Being Various, edited by Lucy Caldwell, is an excellent anthology of recent Irish writing. I could have picked several of the stories, including Kit de Waal’s ‘May the Best Man Win’ or ‘Mikey Mullholland’ by Wendy Erskine, but Danielle McLaughlin’s story is the one I keep returning to. It won the Sunday Times/Audible Short Story Award in 2019. A man flies back from the United States to his native Northern Ireland for his dad’s eightieth birthday. He invites his ex-wife to go with him because he hasn’t told his father about their divorce. His sister, who has been looking after their dad, is at her wits’ end. Meanwhile the old man appears to be in a relationship with the housekeeper. McLaughlin imbues this messed-up family dynamic with humour, tension and underlying resentment and love. A visit to the Titanic museum in Belfast and a sighting of a memorial to four men who died during the War of Independence place the drama into wider contexts in this beautifully restrained story.

Published in Being Various, edited by Lucy Caldwell, Faber, 2019; read online here

‘Paymon’s Trio’ by Colette de Curzon

The story of how this came to be published is a tale in itself.
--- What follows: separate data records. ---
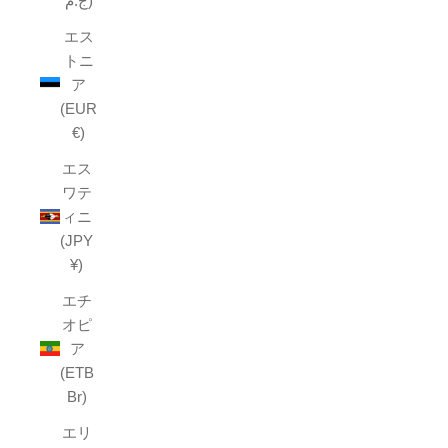
ج.م)
エス
トニ
ア
(EUR
€)
エス
ワテ
ィニ
(JPY
¥)
エチ
オピ
ア
(ETB
Br)
エリ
Colette de Curzon wrote it in 1949 when she was 22, but because she didn’t know anything about the publishing world, she put away in a folder until her daughter found it 67 years later. She lived long enough to see it published as a chapbook by Nightjar Press in 2017 before passing away in March the following year.

Nightjar Press specialise in publishing stories that editor Nicholas Royle describes as having “something of the uncanny or the gothic or the dark, strange, weird, wonderful” about them. ‘Paymon’s Trio’ is a perfect example: a musician buys a mysterious black book from a second-hand stall and finds tucked into it a piece of music that may or may not be demonic. The music is for a trio – a pianist, a violinist and a cellist – and there is a growing sense of doom as the narrator gathers two friends and they settle to play the three parts.

First published by Nightjar Press, 2017; republished in Best British Short Stories, edited by Nicholas Royle, Salt, 2018

‘The Cast’ by Nicholas Royle

Speaking of Nicholas Royle, I’ve read more stories either written, published or anthologised by him than by anyone else. A staunch advocate of the short story, he has done as much as anyone to promote the form in this country. I’ve greatly enjoyed his most recent collections, the trilogy London GothicManchester Uncanny and Paris Fantastique (Confingo) but I’ll go with this earlier story, included in his collection Mortality and first published in 1992. It’s a tale of love, betrayal and football – all of which are guaranteed to pique my interest – but what I admire most about it is the way Royle blends realism and surrealism – the cast of the title is something completely unexpected. The image of a goalkeeper frozen in mid-air as he makes the save of his life is one that has lodged in my brain for years. It was an early lesson for me in how the short story can be the perfect vehicle for seeing reality at a slant, for encompassing the bizarre.

First published in Interzone #63, 1992; collected in Mortality, Serpent’s Tail 2006

‘The Two-Body Problem’ by Ruby Cowling

Another thing that the short story does really well is experiment with different forms. But the best stories don’t merely use unusual forms for the sake of it – they marry the form to the content. Ruby Cowling’s story, from her collection This Paradise, has two narrators and their texts are laid out side by side on the page. So far so interesting, but it’s only when we learn that the two narrators are twins that the story starts to take on added significance. Their different stories echo and fight each other, come together and part as the twins navigate their way through childhood and adolescence and into adulthood.